CI validation catches regressions you introduce through code changes. FHIR data quality degrades in three ways that CI never sees: (1) profiles update between your commits — a new cardinality constraint or must-support element invalidates resources without any code change; (2) terminology changes independently — SNOMED CT retires codes twice a year, ICD-10-GM updates annually, and your CI fixtures don't contain the affected production data; (3) CI validates test fixtures, not live production data. Records runs continuously against your actual FHIR server, compares each run against a baseline, and produces a timestamped evidence artifact — not just a pass/fail signal that disappears after the build.

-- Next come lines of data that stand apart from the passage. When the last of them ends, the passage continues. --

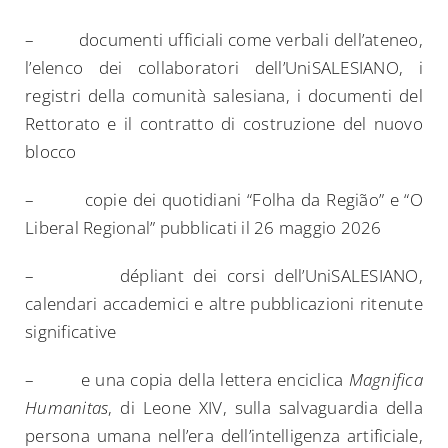
– documenti ufficiali come verbali dell’ateneo,
l’elenco dei collaboratori dell’UniSALESIANO, i
registri della comunità salesiana, i documenti del
Rettorato e il contratto di costruzione del nuovo
blocco
– copie dei quotidiani “Folha da Região” e “O
Liberal Regional” pubblicati il 26 maggio 2026
– dépliant dei corsi dell’UniSALESIANO,
calendari accademici e altre pubblicazioni ritenute
significative
– e una copia della lettera enciclica
Magnifica
Humanitas
, di Leone XIV, sulla salvaguardia della
persona umana nell’era dell’intelligenza artificiale,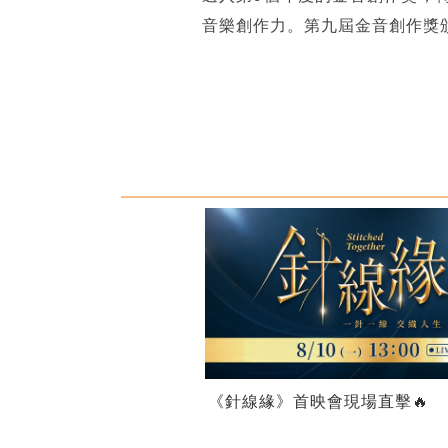
音樂創作力。第九屆金音創作獎頒獎典
《針線緣》首映會現場直擊🔥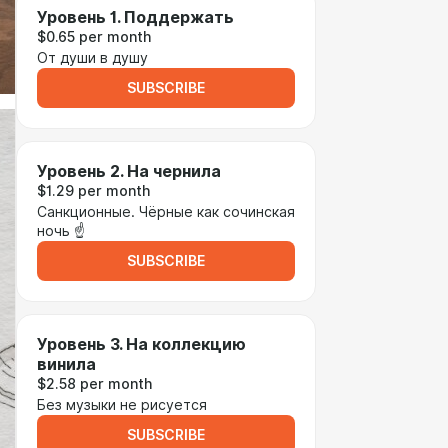
Уровень 1. Поддержать
$0.65 per month
От души в душу
SUBSCRIBE
Уровень 2. На чернила
$1.29 per month
Санкционные. Чёрные как сочинская
ночь ☝️
SUBSCRIBE
Уровень 3. На коллекцию
винила
$2.58 per month
Без музыки не рисуется
SUBSCRIBE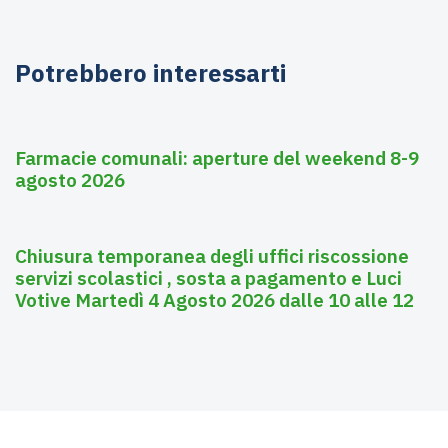
Potrebbero interessarti
Agosto 6, 2026
Farmacie
Farmacie comunali: aperture del weekend 8-9
agosto 2026
Agosto 3, 2026
Asili nido
Chiusura temporanea degli uffici riscossione
servizi scolastici , sosta a pagamento e Luci
Votive Martedì 4 Agosto 2026 dalle 10 alle 12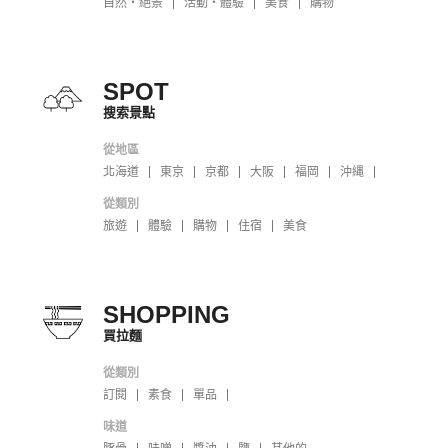
自然・絕景
活動・體驗
美食
購物
SPOT
搜索景點
從地區
北海道
東京
京都
大阪
福岡
沖縄
從類別
旅遊
體驗
購物
住宿
美食
SHOPPING
買拉麵
從類別
訂閱
素食
單品
味道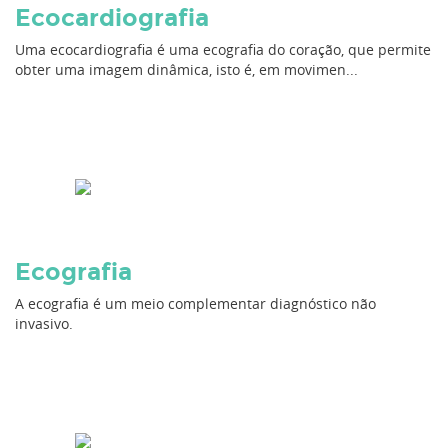
Ecocardiografia
Uma ecocardiografia é uma ecografia do coração, que permite
obter uma imagem dinâmica, isto é, em movimen...
Ecografia
A ecografia é um meio complementar diagnóstico não
invasivo.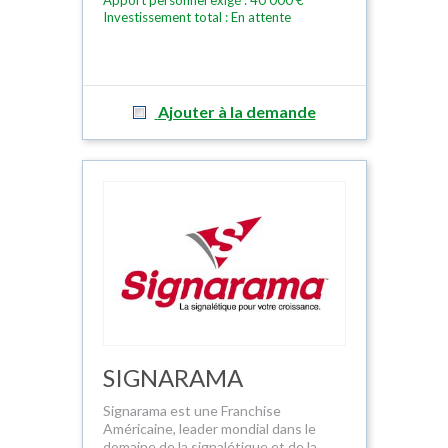
Apport personnel exigé : 40 000 €
Investissement total : En attente
Ajouter à la demande
SIGNARAMA
Signarama est une Franchise
Américaine, leader mondial dans le
domaine de la signalétique et de la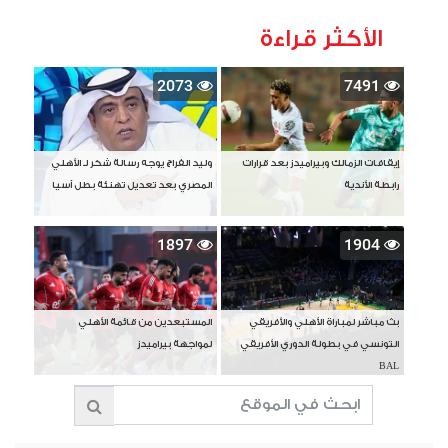
الأكثر قراءة
2073
7491
إيقافات الزمالك وبيراميدز بعد قرارات
وليد الفراج يوجه رسالة شكر لـ الأهلي
رابطة الأندية
المصري بعد تعديل تهنئة بطل آسيا
1897
1904
بث مباشر لمباراة الأهلي والأفريقي
المستبعدين من قائمة الأهلي
التونسي في بطولة الدوري الأفريقي
لمواجهة بيراميدز
BAL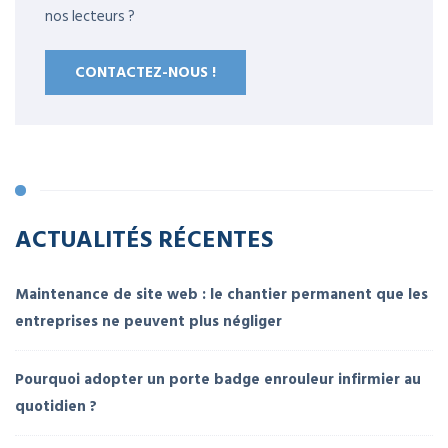
nos lecteurs ?
CONTACTEZ-NOUS !
ACTUALITÉS RÉCENTES
Maintenance de site web : le chantier permanent que les
entreprises ne peuvent plus négliger
Pourquoi adopter un porte badge enrouleur infirmier au
quotidien ?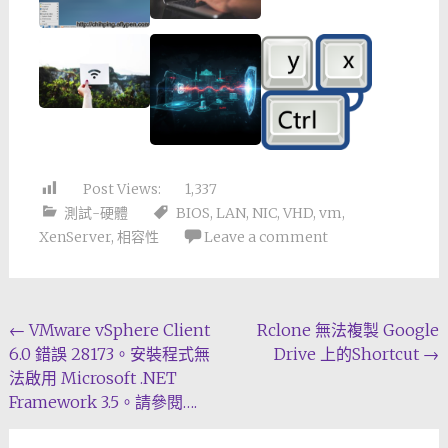
Post Views:
1,337
測試-硬體
BIOS
,
LAN
,
NIC
,
VHD
,
vm
,
XenServer
,
相容性
Leave a comment
Post
←
VMware vSphere Client
Rclone 無法複製 Google
6.0 錯誤 28173。安裝程式無
Drive 上的Shortcut
→
navigation
法啟用 Microsoft .NET
Framework 3.5。請參閱….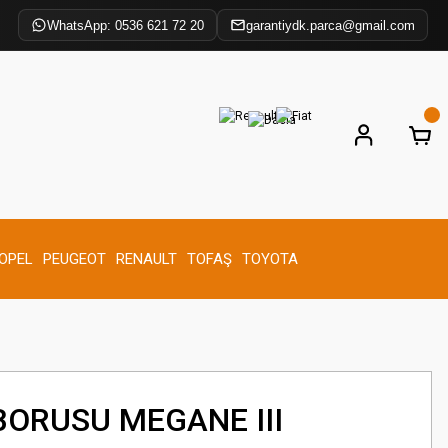
WhatsApp: 0536 621 72 20
garantiydk.parca@gmail.com
OPEL
PEUGEOT
RENAULT
TOFAŞ
TOYOTA
BORUSU MEGANE III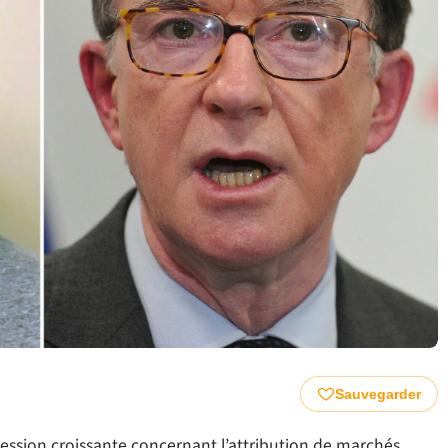
Sauvegarder
ession croissante concernant l’attribution de marchés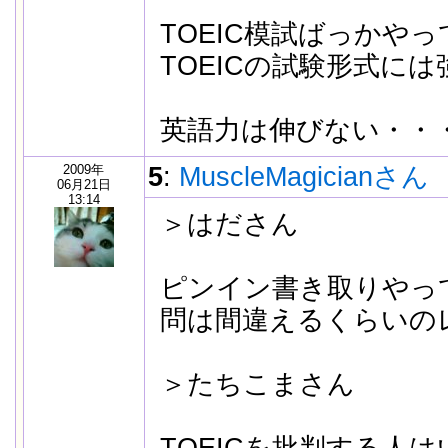
TOEIC模試ばっかや
TOEICの試験形式に
英語力は伸びない・・
2009年
5
:
MuscleMagicianさん
06月21日
13:14
＞はださん
ピンイン書き取りやっ
問は間違えるくらいの
＞たちこまさん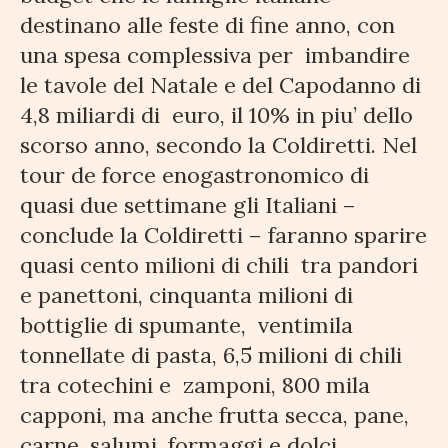
destinano alle feste di fine anno, con
una spesa complessiva per imbandire
le tavole del Natale e del Capodanno di
4,8 miliardi di euro, il 10% in piu’ dello
scorso anno, secondo la Coldiretti. Nel
tour de force enogastronomico di
quasi due settimane gli Italiani –
conclude la Coldiretti – faranno sparire
quasi cento milioni di chili tra pandori
e panettoni, cinquanta milioni di
bottiglie di spumante, ventimila
tonnellate di pasta, 6,5 milioni di chili
tra cotechini e zamponi, 800 mila
capponi, ma anche frutta secca, pane,
carne, salumi, formaggi e dolci.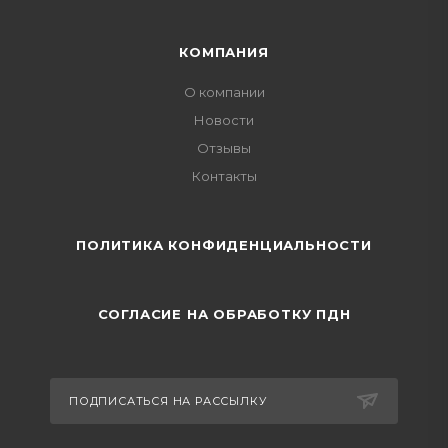
КОМПАНИЯ
О компании
Новости
Отзывы
Контакты
ПОЛИТИКА КОНФИДЕНЦИАЛЬНОСТИ
СОГЛАСИЕ НА ОБРАБОТКУ ПДН
ПОДПИСАТЬСЯ НА РАССЫЛКУ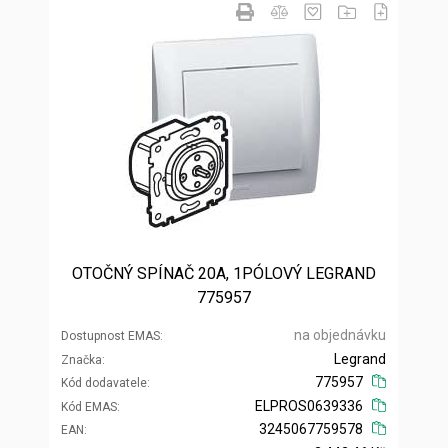
OTOČNÝ SPÍNAČ 20A, 1PÓLOVÝ LEGRAND
775957
na objednávku
Dostupnost EMAS
Legrand
Značka
775957
Kód dodavatele
ELPROS0639336
Kód EMAS
3245067759578
EAN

Terminology drift happens when FHIR data becomes non-conformant because an external terminology source changed — not because your code changed. SNOMED CT publishes major releases twice a year and retires codes. ICD-10-GM updates annually. ValueSet expansions shift when the underlying hierarchy is updated. Your CI pipeline passes because your test fixtures don't include the affected codes. Production data fails silently. Records detects this by running validation continuously against live data and comparing runs against a pinned baseline — surfacing exactly which resources changed conformance status and whether the cause was a data change or a terminology update.

Yes. Records validates against all ISiK profile sets (currently Stage 3; Stage 5 in preparation). The ISiK Bestätigungsverfahren is a point-in-time snapshot — it confirms what your system produced at the time of the audit. Records fills the gap between certification cycles: it validates continuously against your production data, detects when a gematik profile patch or ICD-10-GM update changes your conformance posture, and produces reproducible evidence that your conformance holds between Bestätigungsverfahren snapshots.

Yes — and the MII context is one of the most demanding FHIR validation environments that exists. 38 university hospitals and 3 non-university sites each implement the MII Kerndatensatz independently, with different ETL pipelines, different source systems, and different update cycles. Records addresses two specific MII challenges: cross-site consistency (validating the same KDS module across multiple DIZ environments and comparing results) and research-grade evidence (producing validation reports that document which profile version the data was validated against, at what conformance rate, and with what known issues — evidence that can accompany research datasets submitted to the Forschungsdatenportal).